Task item:
Gather each line in the records below that contains the word "value", and copy those lines unchanged.

[Records taken from a dataset]
-*-

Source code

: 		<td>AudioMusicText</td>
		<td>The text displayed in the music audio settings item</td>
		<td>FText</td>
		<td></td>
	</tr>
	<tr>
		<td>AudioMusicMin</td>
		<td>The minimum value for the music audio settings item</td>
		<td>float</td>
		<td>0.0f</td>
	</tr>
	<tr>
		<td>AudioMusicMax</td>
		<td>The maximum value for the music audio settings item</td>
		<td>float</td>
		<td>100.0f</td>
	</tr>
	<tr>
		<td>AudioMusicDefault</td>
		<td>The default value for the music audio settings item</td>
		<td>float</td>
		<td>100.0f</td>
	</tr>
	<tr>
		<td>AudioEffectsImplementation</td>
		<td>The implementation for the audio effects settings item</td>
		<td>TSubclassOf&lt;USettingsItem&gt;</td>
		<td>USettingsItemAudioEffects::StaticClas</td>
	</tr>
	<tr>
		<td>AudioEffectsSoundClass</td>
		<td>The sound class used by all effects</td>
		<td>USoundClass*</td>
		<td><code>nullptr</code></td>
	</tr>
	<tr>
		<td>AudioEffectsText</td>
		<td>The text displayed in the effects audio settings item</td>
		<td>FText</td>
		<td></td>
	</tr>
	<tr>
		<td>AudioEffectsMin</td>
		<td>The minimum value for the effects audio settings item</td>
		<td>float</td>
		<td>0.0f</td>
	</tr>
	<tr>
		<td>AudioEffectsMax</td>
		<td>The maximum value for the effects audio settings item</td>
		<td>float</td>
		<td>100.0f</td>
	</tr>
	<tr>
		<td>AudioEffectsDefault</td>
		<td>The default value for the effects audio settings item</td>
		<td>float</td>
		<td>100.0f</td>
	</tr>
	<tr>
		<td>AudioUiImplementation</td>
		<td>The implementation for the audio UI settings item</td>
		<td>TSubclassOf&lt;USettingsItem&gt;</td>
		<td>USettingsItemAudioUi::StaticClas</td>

-*-

Your solution:
		<td>The minimum value for the music audio settings item</td>
		<td>The maximum value for the music audio settings item</td>
		<td>The default value for the music audio settings item</td>
		<td>The minimum value for the effects audio settings item</td>
		<td>The maximum value for the effects audio settings item</td>
		<td>The default value for the effects audio settings item</td>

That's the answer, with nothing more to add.